The price Optus wanted to charge would have grown to 17 cents per minute in 2007, but the ACCC has rejected this as “substantially above the cost”.
ACCC Chairman, Mr Graeme Samuel argued that high mobile termination rates inhibit fixed line service operators that do not have a mobile network. Most Australian ISPs fall into this bracket. While they (like Optus) are able to lease Telstra phone lines to provide a fixed line service, only Optus and Telstra offer both fixed and mobile product.
"The ACCC has consistently argued pricing mobile termination significantly above cost will have negative impacts in downstream markets. This is particularly so in the market within which fixed-to-mobile services are provided, where high termination prices end up being passed on to consumers in the form of higher prices for fixed-to-mobile calls,” said Samuel.

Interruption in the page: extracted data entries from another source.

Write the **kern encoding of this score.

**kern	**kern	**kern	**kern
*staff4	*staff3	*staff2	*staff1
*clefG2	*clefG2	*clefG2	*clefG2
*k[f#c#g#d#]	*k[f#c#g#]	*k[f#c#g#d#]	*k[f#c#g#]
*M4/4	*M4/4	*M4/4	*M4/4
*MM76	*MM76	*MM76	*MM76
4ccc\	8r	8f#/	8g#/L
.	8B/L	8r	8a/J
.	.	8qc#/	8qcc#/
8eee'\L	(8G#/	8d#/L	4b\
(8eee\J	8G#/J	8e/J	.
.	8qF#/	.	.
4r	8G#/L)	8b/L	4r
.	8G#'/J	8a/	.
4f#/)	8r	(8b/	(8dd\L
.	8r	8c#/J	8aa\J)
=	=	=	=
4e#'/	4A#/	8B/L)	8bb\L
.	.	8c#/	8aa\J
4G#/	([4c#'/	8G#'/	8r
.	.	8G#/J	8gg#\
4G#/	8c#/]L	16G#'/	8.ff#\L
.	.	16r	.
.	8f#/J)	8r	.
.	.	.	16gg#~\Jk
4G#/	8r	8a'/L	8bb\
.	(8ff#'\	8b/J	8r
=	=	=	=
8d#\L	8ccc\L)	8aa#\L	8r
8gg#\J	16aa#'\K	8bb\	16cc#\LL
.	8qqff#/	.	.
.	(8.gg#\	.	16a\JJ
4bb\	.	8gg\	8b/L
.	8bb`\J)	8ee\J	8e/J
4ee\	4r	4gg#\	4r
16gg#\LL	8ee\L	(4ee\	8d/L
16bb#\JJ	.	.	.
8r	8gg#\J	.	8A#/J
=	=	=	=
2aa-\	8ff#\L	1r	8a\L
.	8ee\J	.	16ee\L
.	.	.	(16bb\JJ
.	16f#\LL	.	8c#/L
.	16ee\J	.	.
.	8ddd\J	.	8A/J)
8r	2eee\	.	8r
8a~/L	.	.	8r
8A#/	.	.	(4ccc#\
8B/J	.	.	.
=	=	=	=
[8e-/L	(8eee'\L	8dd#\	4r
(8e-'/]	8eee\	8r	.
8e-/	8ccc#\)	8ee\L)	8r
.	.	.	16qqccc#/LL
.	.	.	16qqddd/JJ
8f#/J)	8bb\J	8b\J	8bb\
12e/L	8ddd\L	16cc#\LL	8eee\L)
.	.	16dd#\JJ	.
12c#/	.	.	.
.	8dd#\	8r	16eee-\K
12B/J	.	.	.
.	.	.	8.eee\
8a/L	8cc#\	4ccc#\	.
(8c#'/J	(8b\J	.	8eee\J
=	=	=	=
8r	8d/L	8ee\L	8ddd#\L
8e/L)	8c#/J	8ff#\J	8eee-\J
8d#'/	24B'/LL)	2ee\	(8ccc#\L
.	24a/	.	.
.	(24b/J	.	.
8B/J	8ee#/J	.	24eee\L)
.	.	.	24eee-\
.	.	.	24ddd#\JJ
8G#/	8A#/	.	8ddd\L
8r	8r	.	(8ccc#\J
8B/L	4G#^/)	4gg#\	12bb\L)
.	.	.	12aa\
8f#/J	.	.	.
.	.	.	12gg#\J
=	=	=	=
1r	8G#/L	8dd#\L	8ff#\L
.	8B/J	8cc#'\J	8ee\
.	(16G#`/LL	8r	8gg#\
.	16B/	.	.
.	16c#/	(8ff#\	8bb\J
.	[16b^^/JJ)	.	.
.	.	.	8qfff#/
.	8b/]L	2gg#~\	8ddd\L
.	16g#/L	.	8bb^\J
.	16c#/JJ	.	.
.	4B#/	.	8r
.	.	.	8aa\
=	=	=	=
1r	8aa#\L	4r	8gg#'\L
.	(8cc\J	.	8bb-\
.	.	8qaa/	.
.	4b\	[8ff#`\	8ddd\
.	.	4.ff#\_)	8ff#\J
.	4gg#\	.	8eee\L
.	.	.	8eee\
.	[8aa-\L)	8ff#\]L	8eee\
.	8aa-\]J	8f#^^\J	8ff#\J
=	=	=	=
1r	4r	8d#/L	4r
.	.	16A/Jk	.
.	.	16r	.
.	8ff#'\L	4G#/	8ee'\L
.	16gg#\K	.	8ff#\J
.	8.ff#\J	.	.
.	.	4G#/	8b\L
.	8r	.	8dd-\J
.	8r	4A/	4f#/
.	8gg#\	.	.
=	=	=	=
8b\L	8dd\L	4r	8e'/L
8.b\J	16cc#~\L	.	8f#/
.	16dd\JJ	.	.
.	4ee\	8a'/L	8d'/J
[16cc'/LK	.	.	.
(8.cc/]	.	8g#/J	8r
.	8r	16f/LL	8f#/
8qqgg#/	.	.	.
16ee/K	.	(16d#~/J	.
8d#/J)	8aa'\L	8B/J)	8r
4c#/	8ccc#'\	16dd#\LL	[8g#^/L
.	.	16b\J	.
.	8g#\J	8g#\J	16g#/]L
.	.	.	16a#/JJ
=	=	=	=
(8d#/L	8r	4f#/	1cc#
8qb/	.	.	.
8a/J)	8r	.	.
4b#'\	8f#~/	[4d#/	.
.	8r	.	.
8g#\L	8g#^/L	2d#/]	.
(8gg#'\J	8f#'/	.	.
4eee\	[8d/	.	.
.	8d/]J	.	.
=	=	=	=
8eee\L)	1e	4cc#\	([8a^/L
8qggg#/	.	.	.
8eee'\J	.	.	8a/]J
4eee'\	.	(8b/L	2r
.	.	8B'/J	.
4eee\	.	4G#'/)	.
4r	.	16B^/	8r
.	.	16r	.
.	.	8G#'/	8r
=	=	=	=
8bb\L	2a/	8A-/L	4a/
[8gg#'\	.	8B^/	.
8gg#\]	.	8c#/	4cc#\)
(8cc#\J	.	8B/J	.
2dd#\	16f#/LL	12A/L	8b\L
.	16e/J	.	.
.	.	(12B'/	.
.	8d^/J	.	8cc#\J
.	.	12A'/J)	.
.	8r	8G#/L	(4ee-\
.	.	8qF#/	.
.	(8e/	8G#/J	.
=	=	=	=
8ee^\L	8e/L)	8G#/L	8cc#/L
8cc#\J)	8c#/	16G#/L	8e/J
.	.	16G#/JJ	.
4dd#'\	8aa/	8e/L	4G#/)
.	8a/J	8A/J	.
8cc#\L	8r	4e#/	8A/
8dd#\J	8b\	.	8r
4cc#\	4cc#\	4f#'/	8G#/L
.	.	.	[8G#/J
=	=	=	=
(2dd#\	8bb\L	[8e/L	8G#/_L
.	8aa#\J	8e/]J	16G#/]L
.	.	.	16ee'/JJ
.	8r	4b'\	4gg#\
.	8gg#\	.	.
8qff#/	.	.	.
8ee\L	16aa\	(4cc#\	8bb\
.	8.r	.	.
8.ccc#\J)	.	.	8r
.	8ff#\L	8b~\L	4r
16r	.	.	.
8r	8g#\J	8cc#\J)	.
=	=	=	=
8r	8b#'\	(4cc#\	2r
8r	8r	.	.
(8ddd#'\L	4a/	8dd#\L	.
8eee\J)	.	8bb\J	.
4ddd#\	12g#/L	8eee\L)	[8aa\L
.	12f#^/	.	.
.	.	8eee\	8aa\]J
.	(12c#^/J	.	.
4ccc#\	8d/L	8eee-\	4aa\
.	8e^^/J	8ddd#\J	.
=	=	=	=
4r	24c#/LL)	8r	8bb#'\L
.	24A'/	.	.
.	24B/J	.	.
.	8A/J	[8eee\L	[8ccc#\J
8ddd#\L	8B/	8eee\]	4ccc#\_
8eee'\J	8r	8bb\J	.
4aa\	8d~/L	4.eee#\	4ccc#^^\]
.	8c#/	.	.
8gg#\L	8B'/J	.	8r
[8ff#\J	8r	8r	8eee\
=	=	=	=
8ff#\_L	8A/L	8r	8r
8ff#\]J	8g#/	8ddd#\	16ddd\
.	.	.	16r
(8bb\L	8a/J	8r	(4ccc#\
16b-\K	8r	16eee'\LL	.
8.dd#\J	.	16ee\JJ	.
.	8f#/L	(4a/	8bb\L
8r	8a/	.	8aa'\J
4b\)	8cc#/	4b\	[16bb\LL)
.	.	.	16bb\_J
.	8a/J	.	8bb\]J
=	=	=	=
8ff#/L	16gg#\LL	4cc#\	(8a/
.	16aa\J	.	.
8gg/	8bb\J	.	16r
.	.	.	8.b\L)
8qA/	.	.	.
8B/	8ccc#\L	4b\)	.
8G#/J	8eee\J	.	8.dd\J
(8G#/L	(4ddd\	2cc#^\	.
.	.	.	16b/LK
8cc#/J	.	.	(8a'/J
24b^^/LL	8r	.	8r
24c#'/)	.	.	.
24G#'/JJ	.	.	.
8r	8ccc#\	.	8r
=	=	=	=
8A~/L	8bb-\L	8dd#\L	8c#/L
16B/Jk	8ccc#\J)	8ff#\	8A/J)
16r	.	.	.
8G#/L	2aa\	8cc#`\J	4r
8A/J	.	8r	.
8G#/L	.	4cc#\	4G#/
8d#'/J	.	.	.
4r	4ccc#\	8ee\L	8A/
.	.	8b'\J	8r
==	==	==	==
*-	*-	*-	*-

"The high termination costs also make it difficult for those providers of fixed-line services that do not own and operate mobile networks to compete with those fixed-line service providers – such as Optus – that do.
"The ACCC has a number of concerns with Optus's proposed undertaking", he said. "This included concerns with the theoretical underpinnings of the methodology employed to determine its 17 cpm estimate.
"Even if the ACCC had found this methodology was appropriate, it could not have accepted the undertaking", he said. "In addition to the ACCC's concerns with the underlying methodology, it has further issues with the application of the methodology and empirical concerns with some of the inputs used to generate the 17 cpm estimate".